“ ‘The land must not be sold permanently, because the land is mine and you reside in my land as foreigners and strangers.
Throughout the land that you hold as a possession, you must provide for the redemption of the land.
“ ‘If one of your fellow Israelites becomes poor and sells some of their property, their nearest relative is to come and redeem what they have sold.
If, however, there is no one to redeem it for them but later on they prosper and acquire sufficient means to redeem it themselves,
they are to determine the value for the years since they sold it and refund the balance to the one to whom they sold it; they can then go back to their own property.
But if they do not acquire the means to repay, what was sold will remain in the possession of the buyer until the Year of Jubilee.

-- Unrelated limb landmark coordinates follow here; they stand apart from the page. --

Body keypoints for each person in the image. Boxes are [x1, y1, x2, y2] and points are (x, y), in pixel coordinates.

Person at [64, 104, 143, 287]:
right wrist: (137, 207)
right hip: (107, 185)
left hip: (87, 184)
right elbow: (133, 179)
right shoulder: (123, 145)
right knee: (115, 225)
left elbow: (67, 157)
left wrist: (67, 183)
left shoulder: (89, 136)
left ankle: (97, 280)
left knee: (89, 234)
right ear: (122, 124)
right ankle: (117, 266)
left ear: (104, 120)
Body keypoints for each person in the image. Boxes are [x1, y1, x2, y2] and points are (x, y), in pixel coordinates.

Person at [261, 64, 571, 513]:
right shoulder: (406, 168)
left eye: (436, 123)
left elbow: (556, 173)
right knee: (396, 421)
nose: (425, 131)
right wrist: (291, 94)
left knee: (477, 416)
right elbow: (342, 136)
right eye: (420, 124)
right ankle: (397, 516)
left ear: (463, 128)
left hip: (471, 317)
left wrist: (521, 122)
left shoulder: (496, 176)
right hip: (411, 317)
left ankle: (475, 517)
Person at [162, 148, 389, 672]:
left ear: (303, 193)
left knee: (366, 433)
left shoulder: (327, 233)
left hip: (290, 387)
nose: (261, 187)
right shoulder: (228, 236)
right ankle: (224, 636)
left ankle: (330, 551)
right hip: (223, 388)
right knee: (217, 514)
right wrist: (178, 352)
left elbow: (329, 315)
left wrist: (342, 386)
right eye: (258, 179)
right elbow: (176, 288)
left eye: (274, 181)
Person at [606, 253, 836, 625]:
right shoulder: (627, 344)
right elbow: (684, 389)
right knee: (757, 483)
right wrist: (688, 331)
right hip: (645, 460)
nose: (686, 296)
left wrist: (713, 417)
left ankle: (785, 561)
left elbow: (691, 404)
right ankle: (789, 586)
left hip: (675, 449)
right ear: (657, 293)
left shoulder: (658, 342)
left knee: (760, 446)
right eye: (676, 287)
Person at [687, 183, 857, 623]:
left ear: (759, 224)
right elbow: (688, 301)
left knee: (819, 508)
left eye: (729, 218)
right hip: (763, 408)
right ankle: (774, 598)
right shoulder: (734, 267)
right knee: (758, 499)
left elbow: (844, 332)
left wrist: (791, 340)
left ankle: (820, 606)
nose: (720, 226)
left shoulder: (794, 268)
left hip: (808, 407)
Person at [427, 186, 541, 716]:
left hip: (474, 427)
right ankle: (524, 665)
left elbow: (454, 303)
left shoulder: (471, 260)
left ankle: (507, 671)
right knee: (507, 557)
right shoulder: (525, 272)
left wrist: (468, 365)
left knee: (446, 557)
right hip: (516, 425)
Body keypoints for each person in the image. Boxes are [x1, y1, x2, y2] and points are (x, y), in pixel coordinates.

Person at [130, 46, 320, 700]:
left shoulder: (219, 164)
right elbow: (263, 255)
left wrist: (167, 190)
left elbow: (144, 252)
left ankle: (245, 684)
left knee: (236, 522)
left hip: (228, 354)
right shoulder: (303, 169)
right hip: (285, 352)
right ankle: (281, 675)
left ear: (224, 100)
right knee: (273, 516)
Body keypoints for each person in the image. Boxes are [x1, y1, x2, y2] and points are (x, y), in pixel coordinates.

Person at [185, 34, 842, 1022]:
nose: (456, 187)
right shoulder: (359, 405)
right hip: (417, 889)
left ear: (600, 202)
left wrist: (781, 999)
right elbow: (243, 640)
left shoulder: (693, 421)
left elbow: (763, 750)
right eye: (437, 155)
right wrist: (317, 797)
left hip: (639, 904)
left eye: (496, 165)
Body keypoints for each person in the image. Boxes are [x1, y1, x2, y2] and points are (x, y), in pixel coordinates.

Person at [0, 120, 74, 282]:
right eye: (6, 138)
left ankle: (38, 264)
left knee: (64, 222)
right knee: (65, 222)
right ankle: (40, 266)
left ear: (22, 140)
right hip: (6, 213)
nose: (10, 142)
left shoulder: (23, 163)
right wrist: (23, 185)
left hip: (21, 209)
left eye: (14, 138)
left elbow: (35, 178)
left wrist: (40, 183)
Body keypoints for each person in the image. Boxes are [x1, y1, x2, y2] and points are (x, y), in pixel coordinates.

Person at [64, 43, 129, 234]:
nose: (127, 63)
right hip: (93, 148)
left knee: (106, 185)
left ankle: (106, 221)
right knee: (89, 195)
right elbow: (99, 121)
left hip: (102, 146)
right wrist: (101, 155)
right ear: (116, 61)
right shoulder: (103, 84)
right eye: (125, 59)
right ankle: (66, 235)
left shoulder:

It will be returned in the Jubilee, and they can then go back to their property.
“ ‘Anyone who sells a house in a walled city retains the right of redemption a full year after its sale. During that time the seller may redeem it.
If it is not redeemed before a full year has passed, the house in the walled city shall belong permanently to the buyer and the buyer’s descendants. It is not to be returned in the Jubilee.
But houses in villages without walls around them are to be considered as belonging to the open country. They can be redeemed, and they are to be returned in the Jubilee.
“ ‘The Levites always have the right to redeem their houses in the Levitical towns, which they possess.
So the property of the Levites is redeemable—that is, a house sold in any town they hold—and is to be returned in the Jubilee, because the houses in the towns of the Levites are their property among the Israelites.
But the pastureland belonging to their towns must not be sold; it is their permanent possession.